## Written exercise
Edit the rows in the stretch from "genus: Baltimora" through "collectors: L. E. Phillips" by changing "name author" to "authority", leaving all else unchanged. Give back only those rows.

BEGIN Data for this task

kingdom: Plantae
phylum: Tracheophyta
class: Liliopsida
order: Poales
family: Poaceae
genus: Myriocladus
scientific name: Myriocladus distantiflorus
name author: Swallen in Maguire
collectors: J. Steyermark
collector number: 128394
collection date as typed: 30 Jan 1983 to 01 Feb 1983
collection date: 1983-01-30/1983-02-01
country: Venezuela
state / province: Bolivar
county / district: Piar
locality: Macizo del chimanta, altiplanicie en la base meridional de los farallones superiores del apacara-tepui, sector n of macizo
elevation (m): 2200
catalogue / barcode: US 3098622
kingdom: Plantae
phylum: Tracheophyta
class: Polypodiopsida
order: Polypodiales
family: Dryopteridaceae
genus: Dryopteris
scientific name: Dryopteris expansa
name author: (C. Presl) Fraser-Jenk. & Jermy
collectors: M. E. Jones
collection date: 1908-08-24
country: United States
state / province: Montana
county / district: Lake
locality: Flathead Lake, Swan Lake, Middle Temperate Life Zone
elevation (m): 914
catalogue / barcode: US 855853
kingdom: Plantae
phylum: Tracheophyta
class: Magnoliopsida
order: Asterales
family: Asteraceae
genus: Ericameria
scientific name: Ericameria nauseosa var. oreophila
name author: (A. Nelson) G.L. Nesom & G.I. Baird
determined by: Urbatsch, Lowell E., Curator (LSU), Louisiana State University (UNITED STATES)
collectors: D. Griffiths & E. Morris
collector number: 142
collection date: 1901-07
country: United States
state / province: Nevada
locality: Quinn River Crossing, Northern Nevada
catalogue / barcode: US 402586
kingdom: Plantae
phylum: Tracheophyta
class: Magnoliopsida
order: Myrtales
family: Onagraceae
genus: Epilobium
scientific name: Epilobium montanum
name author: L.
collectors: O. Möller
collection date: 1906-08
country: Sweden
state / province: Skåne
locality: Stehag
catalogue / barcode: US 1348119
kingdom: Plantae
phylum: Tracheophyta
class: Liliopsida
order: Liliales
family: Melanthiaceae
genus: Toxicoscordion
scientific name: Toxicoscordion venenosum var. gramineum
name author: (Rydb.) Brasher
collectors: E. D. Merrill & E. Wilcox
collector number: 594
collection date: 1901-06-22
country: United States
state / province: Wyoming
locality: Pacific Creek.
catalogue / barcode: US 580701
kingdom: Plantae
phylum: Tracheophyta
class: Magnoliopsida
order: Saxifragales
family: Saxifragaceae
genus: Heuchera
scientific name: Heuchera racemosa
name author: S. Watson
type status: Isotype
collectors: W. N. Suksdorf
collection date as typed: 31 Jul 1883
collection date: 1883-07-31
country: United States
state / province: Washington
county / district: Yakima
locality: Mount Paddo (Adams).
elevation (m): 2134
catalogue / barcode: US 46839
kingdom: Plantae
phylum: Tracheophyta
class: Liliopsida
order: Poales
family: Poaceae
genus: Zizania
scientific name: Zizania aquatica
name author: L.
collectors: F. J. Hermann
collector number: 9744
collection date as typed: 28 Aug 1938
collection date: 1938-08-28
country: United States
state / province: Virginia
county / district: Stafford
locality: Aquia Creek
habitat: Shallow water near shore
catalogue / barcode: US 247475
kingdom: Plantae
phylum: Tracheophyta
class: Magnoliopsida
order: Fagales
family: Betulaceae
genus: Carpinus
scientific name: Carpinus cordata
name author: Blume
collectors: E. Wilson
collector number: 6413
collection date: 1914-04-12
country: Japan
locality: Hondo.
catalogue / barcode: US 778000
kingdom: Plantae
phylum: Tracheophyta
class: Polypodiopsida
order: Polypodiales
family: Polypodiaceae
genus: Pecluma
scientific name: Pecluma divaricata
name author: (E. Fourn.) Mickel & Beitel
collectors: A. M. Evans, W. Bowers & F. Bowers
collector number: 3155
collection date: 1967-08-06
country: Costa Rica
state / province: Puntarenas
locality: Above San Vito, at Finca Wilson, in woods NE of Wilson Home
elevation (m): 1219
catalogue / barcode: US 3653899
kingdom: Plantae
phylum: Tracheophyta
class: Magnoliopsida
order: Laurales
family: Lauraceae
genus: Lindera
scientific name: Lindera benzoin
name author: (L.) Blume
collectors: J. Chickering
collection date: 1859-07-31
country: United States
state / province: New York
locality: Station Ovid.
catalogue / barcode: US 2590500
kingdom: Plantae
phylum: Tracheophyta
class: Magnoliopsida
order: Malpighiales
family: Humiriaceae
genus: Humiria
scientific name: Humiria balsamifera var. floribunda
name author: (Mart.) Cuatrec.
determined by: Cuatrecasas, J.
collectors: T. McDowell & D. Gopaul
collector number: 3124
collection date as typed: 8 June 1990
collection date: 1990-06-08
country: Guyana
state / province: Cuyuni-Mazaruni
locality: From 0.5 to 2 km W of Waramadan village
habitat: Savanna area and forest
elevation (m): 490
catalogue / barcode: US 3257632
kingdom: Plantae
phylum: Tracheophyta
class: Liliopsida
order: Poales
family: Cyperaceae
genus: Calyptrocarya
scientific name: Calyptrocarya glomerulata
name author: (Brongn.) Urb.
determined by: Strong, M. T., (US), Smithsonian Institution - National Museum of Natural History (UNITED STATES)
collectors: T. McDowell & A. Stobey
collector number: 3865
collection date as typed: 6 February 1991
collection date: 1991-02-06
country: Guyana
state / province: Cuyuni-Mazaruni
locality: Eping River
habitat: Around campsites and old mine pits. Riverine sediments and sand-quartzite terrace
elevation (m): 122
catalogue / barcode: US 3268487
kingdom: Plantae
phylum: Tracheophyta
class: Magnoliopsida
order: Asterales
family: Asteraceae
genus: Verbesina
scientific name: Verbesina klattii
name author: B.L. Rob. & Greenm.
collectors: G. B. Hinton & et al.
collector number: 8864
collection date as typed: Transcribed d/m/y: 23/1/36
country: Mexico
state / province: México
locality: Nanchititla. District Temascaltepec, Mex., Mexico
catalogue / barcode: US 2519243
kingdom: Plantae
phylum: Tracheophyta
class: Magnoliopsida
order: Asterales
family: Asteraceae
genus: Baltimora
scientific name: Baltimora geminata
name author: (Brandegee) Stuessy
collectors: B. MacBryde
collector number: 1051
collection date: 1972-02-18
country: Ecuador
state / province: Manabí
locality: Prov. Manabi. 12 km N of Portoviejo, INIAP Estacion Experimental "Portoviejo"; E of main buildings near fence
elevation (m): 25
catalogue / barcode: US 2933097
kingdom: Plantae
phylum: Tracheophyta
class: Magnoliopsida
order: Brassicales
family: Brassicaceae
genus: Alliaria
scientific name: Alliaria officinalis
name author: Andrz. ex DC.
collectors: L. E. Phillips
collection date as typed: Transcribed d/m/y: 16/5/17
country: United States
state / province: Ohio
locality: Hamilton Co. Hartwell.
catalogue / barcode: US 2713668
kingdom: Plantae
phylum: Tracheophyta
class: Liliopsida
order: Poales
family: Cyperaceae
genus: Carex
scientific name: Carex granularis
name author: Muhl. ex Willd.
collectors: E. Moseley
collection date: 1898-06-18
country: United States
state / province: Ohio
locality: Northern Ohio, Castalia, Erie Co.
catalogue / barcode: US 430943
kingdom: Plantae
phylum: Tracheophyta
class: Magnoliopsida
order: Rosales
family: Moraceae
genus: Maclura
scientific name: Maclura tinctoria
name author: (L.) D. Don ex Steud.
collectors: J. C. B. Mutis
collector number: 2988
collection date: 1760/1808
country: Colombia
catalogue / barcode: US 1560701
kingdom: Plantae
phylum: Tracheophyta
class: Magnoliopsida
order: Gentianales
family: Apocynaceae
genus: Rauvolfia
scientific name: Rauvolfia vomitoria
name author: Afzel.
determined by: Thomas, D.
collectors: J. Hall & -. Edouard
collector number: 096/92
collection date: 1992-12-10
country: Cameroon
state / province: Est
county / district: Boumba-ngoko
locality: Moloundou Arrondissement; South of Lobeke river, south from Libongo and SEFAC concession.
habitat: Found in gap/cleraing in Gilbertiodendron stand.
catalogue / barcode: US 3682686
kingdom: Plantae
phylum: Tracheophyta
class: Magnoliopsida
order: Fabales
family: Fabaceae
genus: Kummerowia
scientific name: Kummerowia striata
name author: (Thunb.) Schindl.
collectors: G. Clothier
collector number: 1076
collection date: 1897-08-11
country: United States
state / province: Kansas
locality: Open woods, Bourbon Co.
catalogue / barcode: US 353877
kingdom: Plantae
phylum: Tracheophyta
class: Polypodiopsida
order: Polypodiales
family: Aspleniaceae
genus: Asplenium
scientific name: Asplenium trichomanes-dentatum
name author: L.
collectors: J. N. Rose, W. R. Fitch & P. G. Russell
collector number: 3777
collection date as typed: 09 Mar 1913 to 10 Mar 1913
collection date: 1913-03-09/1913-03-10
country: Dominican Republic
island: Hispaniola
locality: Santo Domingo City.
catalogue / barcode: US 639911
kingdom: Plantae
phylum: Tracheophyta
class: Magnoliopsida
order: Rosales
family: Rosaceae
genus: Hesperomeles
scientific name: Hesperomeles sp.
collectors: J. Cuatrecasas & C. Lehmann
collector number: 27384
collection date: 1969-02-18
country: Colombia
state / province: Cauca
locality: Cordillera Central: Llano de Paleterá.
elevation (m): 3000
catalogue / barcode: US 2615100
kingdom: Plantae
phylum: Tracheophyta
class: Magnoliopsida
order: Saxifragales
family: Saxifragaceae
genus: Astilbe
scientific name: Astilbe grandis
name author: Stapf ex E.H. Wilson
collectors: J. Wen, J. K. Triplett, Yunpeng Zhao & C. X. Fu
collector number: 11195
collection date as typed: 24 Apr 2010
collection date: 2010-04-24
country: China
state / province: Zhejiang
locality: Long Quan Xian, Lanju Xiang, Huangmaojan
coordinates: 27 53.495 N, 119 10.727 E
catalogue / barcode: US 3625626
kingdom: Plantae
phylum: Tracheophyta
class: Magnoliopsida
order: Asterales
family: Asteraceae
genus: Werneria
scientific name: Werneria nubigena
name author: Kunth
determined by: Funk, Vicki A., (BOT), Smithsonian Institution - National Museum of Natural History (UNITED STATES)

END Data for this task

## Output
genus: Baltimora
scientific name: Baltimora geminata
authority: (Brandegee) Stuessy
collectors: B. MacBryde
collector number: 1051
collection date: 1972-02-18
country: Ecuador
state / province: Manabí
locality: Prov. Manabi. 12 km N of Portoviejo, INIAP Estacion Experimental "Portoviejo"; E of main buildings near fence
elevation (m): 25
catalogue / barcode: US 2933097
kingdom: Plantae
phylum: Tracheophyta
class: Magnoliopsida
order: Brassicales
family: Brassicaceae
genus: Alliaria
scientific name: Alliaria officinalis
authority: Andrz. ex DC.
collectors: L. E. Phillips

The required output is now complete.